We keep receiving Query Targeting: Scanned Objects/Returned has gone above 1000 alerts, but we have struggled to find out which query is actually triggering this alert.
The alert is set with a threshold of 1000, and it is sent if the condition lasts at least 0 minutes, and it is resent after 60 minutes.
When looking at the profiler and selecting Examined:Returned Ratio, we have found a few queries that we know of that have a ratio greater than 1k. They are all indexed, but maybe we need to improve them since during the execution of many queries, they appear but no alert is triggered.
The main issue is that when we receive the alert - which is mainly during the night or weekend when there is low traffic for us - usually nothing appears in the profile, so we actually don’t know which query is causing the alert. This is likely because the query is not slow enough to appear.
As we don’t have any jobs or specific tasks running during evening hours or weekends, we assume that the alert threshold is based on an average for those specific time windows. Is that correct? Also, what is the best way to reduce false positives? Would changing the time windows be a solution?
This has been happening since mid-February without significant changes on our side (as far as we can see), so we are wondering if there have been any changes internally.
Welcome to the MongoDB community and thank you for your question! The Query Targeting alert today is based off the Query Targeting metric on your monitoring charts. If you go back in history to your monitoring charts when you saw a false positive Query Targeting alert trigger, are you able to see a spike in the Query Targeting metric?
It could definitely be the case that the Query Profiler missed an operation because the query had a high query targeting ratio but did not exceed a certain slowms execution time filter. This is a gap that we are currently working to address. In the near future, we will be updating Atlas Query Profiler to profile operations based on their slowms execution time as well as their query targeting ratio. This should help provide more visibility into those inefficient queries. However, in the meantime, would you mind checking your Monitoring charts to see if there is actually a spike in Query Targeting?
It seems that there was a spike in the monitoring chart last night, but nothing showed up in the profiler.
However, when there was a lot more traffic on our site last hour, the profiler showed a lot of queries with the same Examined:Returned Ratio issue (mostly the same query, but one that we know of and can’t do much about at the moment) but we didn’t receive any alert, so my guess is that it’s based on the average for a certain period.
I think this improvement would definitely help. Maybe another improvement could be the same alert, but for non-indexed queries only.
So, to come back to the alert, is it safe to ignore the alert if the operation is not actually slow ? It’s likely to be the same query as above (or maybe we can just increase the threshold a bit higher?).
The alert should have triggered, but if it did trigger from the past hour, it won’t trigger again until the next hour. Just curious, could it be possible that the alert didn’t trigger because it had already triggered the last hour?
We do also have a separate longer-term project to have the alert trigger based on Query Targeting per query shape. I think this will also help as we’ll be able to include the offending query shape in the alert details and possibly exclude certain query shapes from being alerted on.

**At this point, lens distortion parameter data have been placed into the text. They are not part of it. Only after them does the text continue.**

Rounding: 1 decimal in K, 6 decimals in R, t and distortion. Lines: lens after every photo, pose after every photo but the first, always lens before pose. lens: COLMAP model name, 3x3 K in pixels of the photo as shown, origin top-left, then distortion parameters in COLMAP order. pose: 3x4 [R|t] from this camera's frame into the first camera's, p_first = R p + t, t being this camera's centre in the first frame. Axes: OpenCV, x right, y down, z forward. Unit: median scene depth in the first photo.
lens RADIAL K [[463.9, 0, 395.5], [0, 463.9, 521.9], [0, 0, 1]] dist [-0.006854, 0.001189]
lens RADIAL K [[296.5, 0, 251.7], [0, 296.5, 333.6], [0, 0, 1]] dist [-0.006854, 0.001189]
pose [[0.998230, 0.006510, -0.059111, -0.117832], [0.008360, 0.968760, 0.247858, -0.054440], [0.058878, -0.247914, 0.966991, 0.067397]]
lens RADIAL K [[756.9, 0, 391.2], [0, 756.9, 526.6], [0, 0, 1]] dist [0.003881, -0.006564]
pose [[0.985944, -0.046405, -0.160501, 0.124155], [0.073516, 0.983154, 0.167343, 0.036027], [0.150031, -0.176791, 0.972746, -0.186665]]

A high query targeting value is typically indicative of a poorly optimized query and could mean that there might be another or other indexes that would better serve the query. If you navigate to the Performance Advisor, do you see any index recommendations related to that query shape? I might recommend seeing if there are other indexes that might be beneficial (while weighing the potential write performance costs) to see if we can make that query more efficient.
It doesn’t seems the behavior we see, for example during the day we can see a lot of queries with high Examined:Returned Ratio in the profiler but we don’t receive a single alert, but during the night or weekend there is also one or two alerts
There is a couple so we will try to see if we can improve on that but the query and index shown (and the one we see most frequently on profiler) has an avg of 99ms according (on a large users collection) so it’s not critical yet, we are just really curious about the alert and the query which trigger it - we we can’t see.